As we age, we lose muscle mass, and physical exercises help us rebuild it. In addition, muscles burn calories, which means that the metabolism is also stimulated if we do sports. Diseases such as diabetes, hypertension, osteoporosis or arthritis can be kept under control with the help of movement.
For a healthy heart, walk
Perhaps, at first glance, walking does not seem like a sport, but this activity is important after 60 years. Walking improves heart health, improves mood and, last but not least, keeps weight within normal limits. In addition, walking at a moderate speed is a safe exercise with minimal risk of injury, so it can be practiced by almost anyone. It is recommended to take at least 7,000 steps per day (approximately 5 km).
Lifting dumbbells for strong bones
Although it is also indicated for men, this physical activity is especially useful for women, who have an increased risk of osteoporosis after the age of 50. Dumbbell exercises help keep bones healthy and increase muscle strength and flexibility. It is good to use small or medium dumbbells and do a few series of 15-20 lifts, with 1 minute breaks in between. Attention: it is not recommended to lift weights that weigh a lot and involve increased physical effort!
Light running helps you maintain your weight
If you don’t have problems with your hips and joints, jogging can be an alternative for your daily portion of movement. For a successful and safe running session, it is good to equip yourself with suitable shoes and comfortable clothes and to have a water bottle with you. Choose soft terrain for jogging, such as a grassy forest path or a special running track. Attention: sprints are not indicated, as they could lead to injuries.
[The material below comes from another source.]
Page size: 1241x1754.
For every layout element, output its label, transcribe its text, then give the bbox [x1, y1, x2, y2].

It is recommended to run lightly to moderately and regulate the breathing in the rhythm of the steps.
Dancing improves the mood
Whether you choose to go to Zumba classes, or dance at home with your partner or friends, this form of movement helps you strengthen your muscles, improve your balance and burn calories. If you also learn new movements, even the brain benefits, because you also put it to work. In addition, dancing gives you a feeling of well-being and connects you with your loved ones.
Pedal for better circulation
If you feel that your joints are no longer like new and it is difficult for you to do a sport that puts pressure on them, choose cycling. By pedaling, your legs no longer have to support your body weight. On the other hand, the benefits are certain: riding a bicycle contributes to better blood circulation and strengthens the leg muscles.
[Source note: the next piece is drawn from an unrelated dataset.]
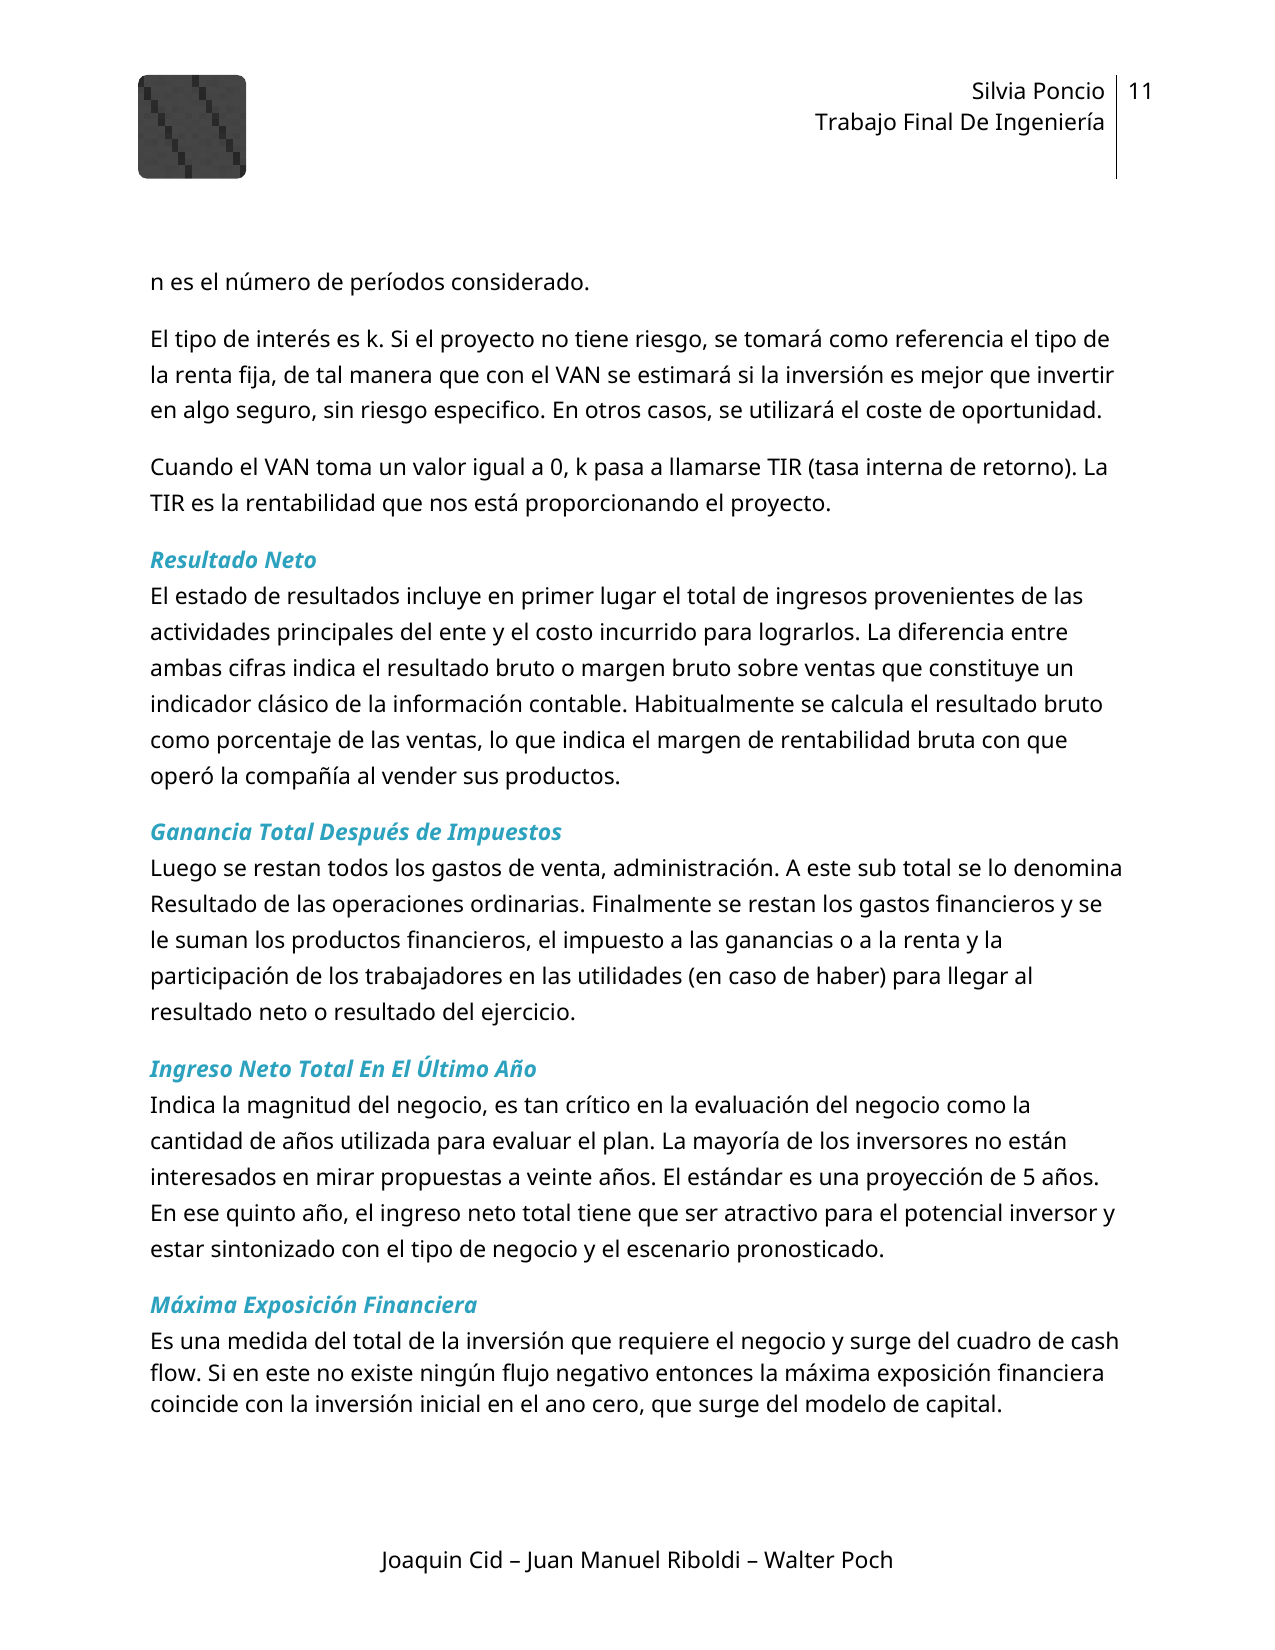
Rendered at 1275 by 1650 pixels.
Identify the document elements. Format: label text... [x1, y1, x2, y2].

do you have asthma Swimming makes breathing easier
Like cycling, swimming is especially recommended for people who cannot put pressure on their joints. In addition, asthma sufferers benefit by practicing this type of movement that helps them breathe more easily. Swimming burns calories, helps maintain cardiovascular health and strengthens muscles and bones.
Careful: If you are in poor health or suffer from certain disabilities, talk to your doctor about which exercises you can practice safely.